Sepolture di filosofi

Socrates, cum in carcere de immortalitate animorum disputavisset et iam moriendi tempus urgeret, interrogatus a Critone, quem ad modum sepeliri vellet, «Multam vero» inquit «operam, amici, frustra consumpsi; Critoni enim nostro non persuasi me hinc avolaturum neque mei quicquam relicturum. Verum tamen, Crito, si me adsequi potueris, ut tibi videbitur, sepelito.
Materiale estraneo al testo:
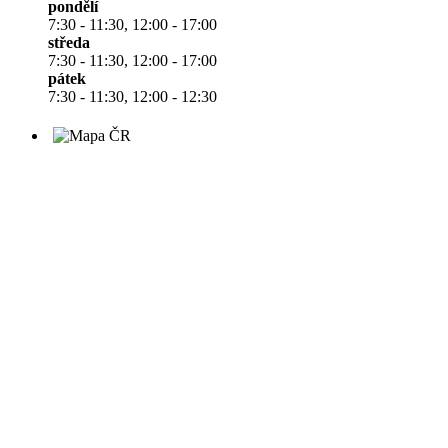
pondělí
7:30 - 11:30, 12:00 - 17:00
středa
7:30 - 11:30, 12:00 - 17:00
pátek
7:30 - 11:30, 12:00 - 12:30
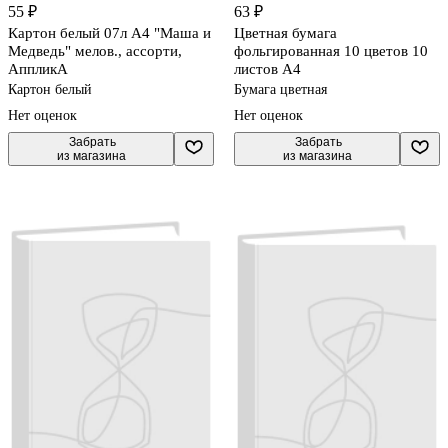
55 ₽
63 ₽
Картон белый 07л А4 "Маша и
Цветная бумага
Медведь" мелов., ассорти,
фольгированная 10 цветов 10
АппликА
листов А4
Картон белый
Бумага цветная
Нет оценок
Нет оценок
 Забрать

 Забрать

из магазина
из магазина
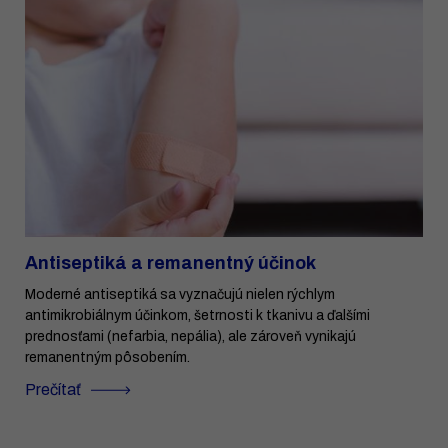
Antiseptiká a remanentný účinok
Moderné antiseptiká sa vyznačujú nielen rýchlym
antimikrobiálnym účinkom, šetrnosti k tkanivu a ďalšími
prednosťami (nefarbia, nepália), ale zároveň vynikajú
remanentným pôsobením.
Prečítať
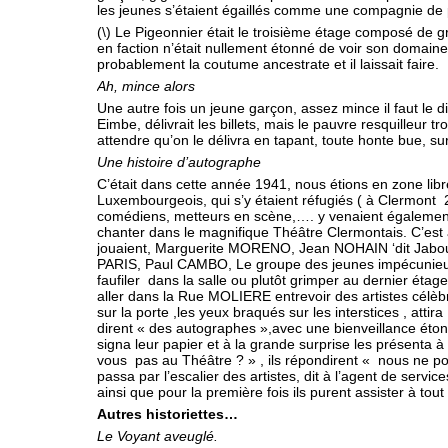
les jeunes s’étaient égaillés comme une compagnie de
(\) Le Pigeonnier était le troisième étage composé de gr
en faction n’était nullement étonné de voir son domaine
probablement la coutume ancestrate et il laissait faire.
Ah, mince alors
Une autre fois un jeune garçon, assez mince il faut le dir
Eimbe, délivrait les billets, mais le pauvre resquilleur t
attendre qu’on le délivra en tapant, toute honte bue, sur
Une histoire d’autographe
C’était dans cette année 1941, nous étions en zone libr
Luxembourgeois, qui s’y étaient réfugiés ( à Clermont 2
comédiens, metteurs en scène,…. y venaient également,
chanter dans le magnifique Théâtre Clermontais.
C’est
jouaient, Marguerite MORENO, Jean NOHAIN ‘dit Jabo
PARIS, Paul CAMBO,
Le groupe des jeunes impécunieu
faufiler dans la salle ou plutôt grimper au dernier étage 
aller dans la Rue MOLIERE entrevoir des artistes célèbr
sur la porte ,les yeux braqués sur les interstices , attir
dirent « des autographes »,avec une bienveillance éton
signa leur papier et à la grande surprise les présenta à
vous pas au Théâtre ? » , ils répondirent « nous ne pouv
passa par l’escalier des artistes, dit à l’agent de servi
ainsi que pour la première fois ils purent assister à tou
Autres historiettes…
Le Voyant aveuglé.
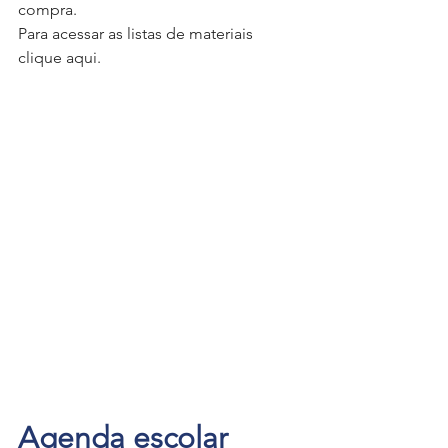
compra.
Para acessar as listas de materiais 
clique aqui.
Agenda escolar 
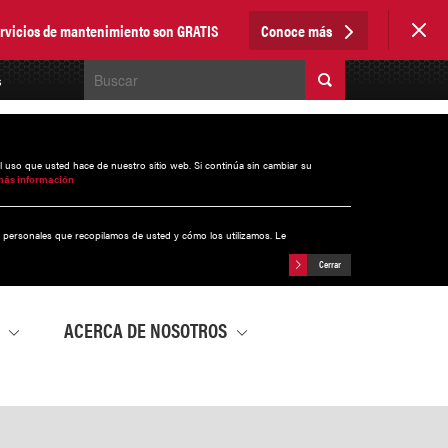
servicios de mantenimiento son GRATIS
Conoce más
s
el uso que usted hace de nuestro sitio web. Si continúa sin cambiar su
más información
s personales que recopilamos de usted y cómo los utilizamos. Le
Cerrar
A
ACERCA DE NOSOTROS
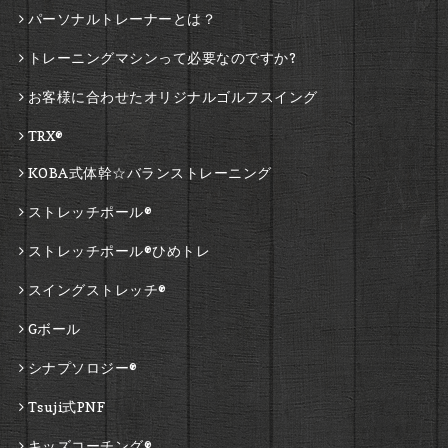
パーソナルトレーナーとは？
トレーニングマシンって必要なのですか?
お客様に合わせたオリジナルゴルフスイング
TRX®
KOBA式体幹☆バランストレーニング
ストレッチポール®
ストレッチポール®ひめトレ
スイングストレッチ®
Gボール
シナプソロジー®
Tsuji式PNF
キッズコーチング®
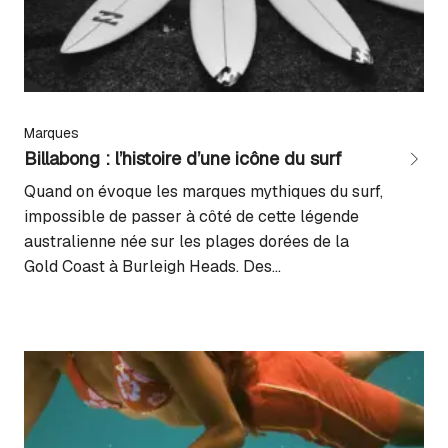
Marques
Billabong : l’histoire d’une icône du surf
Quand on évoque les marques mythiques du surf,
impossible de passer à côté de cette légende
australienne née sur les plages dorées de la
Gold Coast à Burleigh Heads. Des
premiers boardshorts artisanaux aux collections
lifestyle d’aujourd’hui, cette histoire raconte bien plus
qu’une simple success story commerciale : elle
retrace l’évolution d’un art de vivre devenu
mondial, autour de la culture surf. Plongée aux...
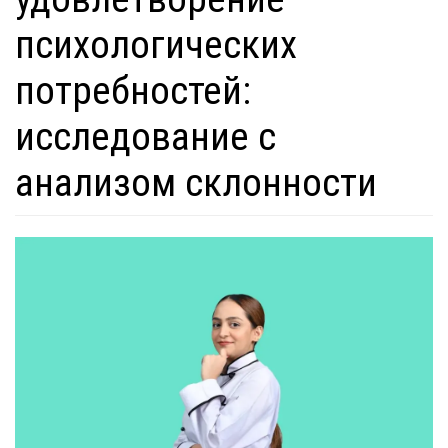
психологических
потребностей:
исследование с
анализом склонности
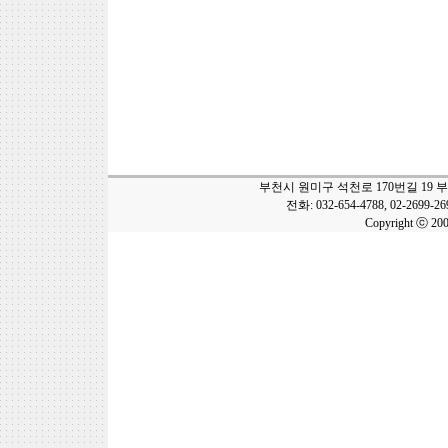
부천시 원미구 석천로 170번길 19 
전화: 032-654-4788, 02-2699-2
Copyright ⓒ 20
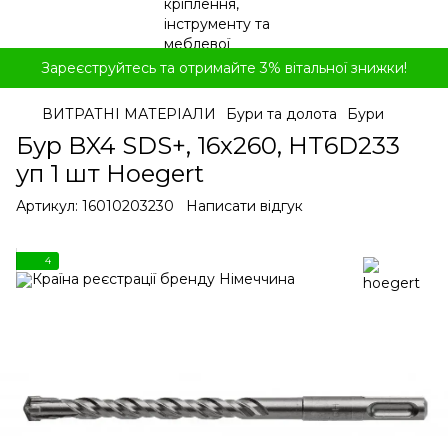
Зареєструйтесь та отримайте 3% вітальної знижки!
ВИТРАТНІ МАТЕРІАЛИ
Бури та долота
Бури
Бур BX4 SDS+, 16x260, HT6D233
уп 1 шт Hoegert
Артикул:
16010203230
Написати відгук
4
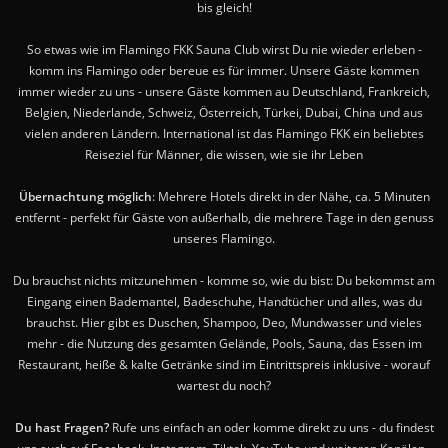
bis gleich!
So etwas wie im Flamingo FKK Sauna Club wirst Du nie wieder erleben -
komm ins Flamingo oder bereue es für immer. Unsere Gäste kommen
immer wieder zu uns - unsere Gäste kommen au Deutschland, Frankreich,
Belgien, Niederlande, Schweiz, Österreich, Türkei, Dubai, China und aus
vielen anderen Ländern. International ist das Flamingo FKK ein beliebtes
Reiseziel für Männer, die wissen, wie sie ihr Leben
Übernachtung möglich
: Mehrere Hotels direkt in der Nähe, ca. 5 Minuten
entfernt - perfekt für Gäste von außerhalb, die mehrere Tage in den genuss
unseres Flamingo.
Du brauchst nichts mitzunehmen - komme so, wie du bist: Du bekommst am
Eingang einen Bademantel, Badeschuhe, Handtücher und alles, was du
brauchst. Hier gibt es Duschen, Shampoo, Deo, Mundwasser und vieles
mehr - die Nutzung des gesamten Gelände, Pools, Sauna, das Essen im
Restaurant, heiße & kalte Getränke sind im Eintrittspreis inklusive - worauf
wartest du noch?
Du hast Fragen?
Rufe uns einfach an oder komme direkt zu uns - du findest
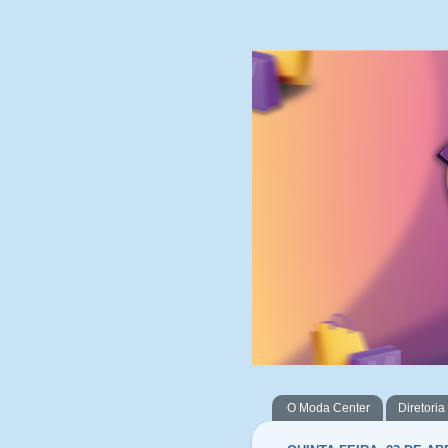
O Moda Center
Diretoria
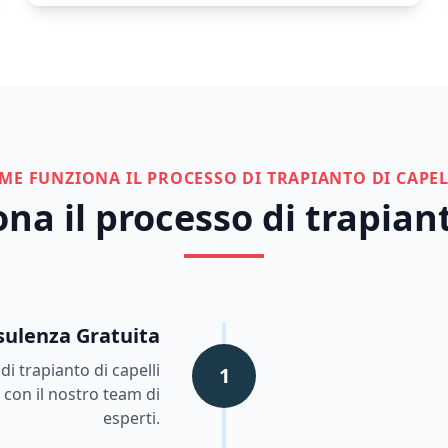
ME FUNZIONA IL PROCESSO DI TRAPIANTO DI CAPEL
a il processo di trapiant
ulenza Gratuita
i trapianto di capelli
1
 con il nostro team di
esperti.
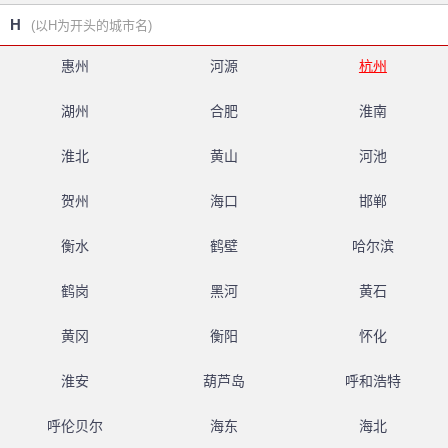
H
(以H为开头的城市名)
惠州
河源
杭州
湖州
合肥
淮南
淮北
黄山
河池
贺州
海口
邯郸
衡水
鹤壁
哈尔滨
鹤岗
黑河
黄石
黄冈
衡阳
怀化
淮安
葫芦岛
呼和浩特
呼伦贝尔
海东
海北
Sed, mihi crede, nemo me vestrum, cum hinc excessero, consequetur». Durior Diogenes, et is quidem eadem sentiens, sed asperius: proici se iussit inhumatum. Tum amici horrescent: «Volucribusne et feris?». «Minime vero curo» inquit, «sed bacillum propter me, quo abigam, ponitote». «Quomodo poteris?» illi, «Non enim animadvertes!». «Quid igitur mihi ferarum laniatus oberit nihil sentienti?».

Cicerone

Socrate, dopo che in carcere ebbe discusso dell’immortalità delle anime e poiché ormai incombeva il momento della morte, essendogli stato chiesto da Critone come volesse essere sepolto, disse: «Amici, ho sprecato molta fatica invano; infatti non ho convinto il nostro Critone che io volerò via da qui e non lascerò niente di me. Tuttavia, Critone, se potrai seguirmi, seppelliscimi come ti sembrerà opportuno. Ma, credimi, nessuno di voi mi raggiungerà, quando andrò via da qui». Più duro (fu) Diogene, nonostante anche lui pensasse le stesse cose, ma, (si esprimeva) in maniera più cruda: ordinò che venisse gettato via insepolto. Allora gli amici inorridiscono: «Agli uccelli e alle bestie?». «Niente affatto – disse – ma ponete un bastoncino con cui io li scacci». «Come potrai?» quelli, «infatti non sentirai!». «A cosa dunque mi nuocerà il morso delle bestie, se non sentirò nulla?».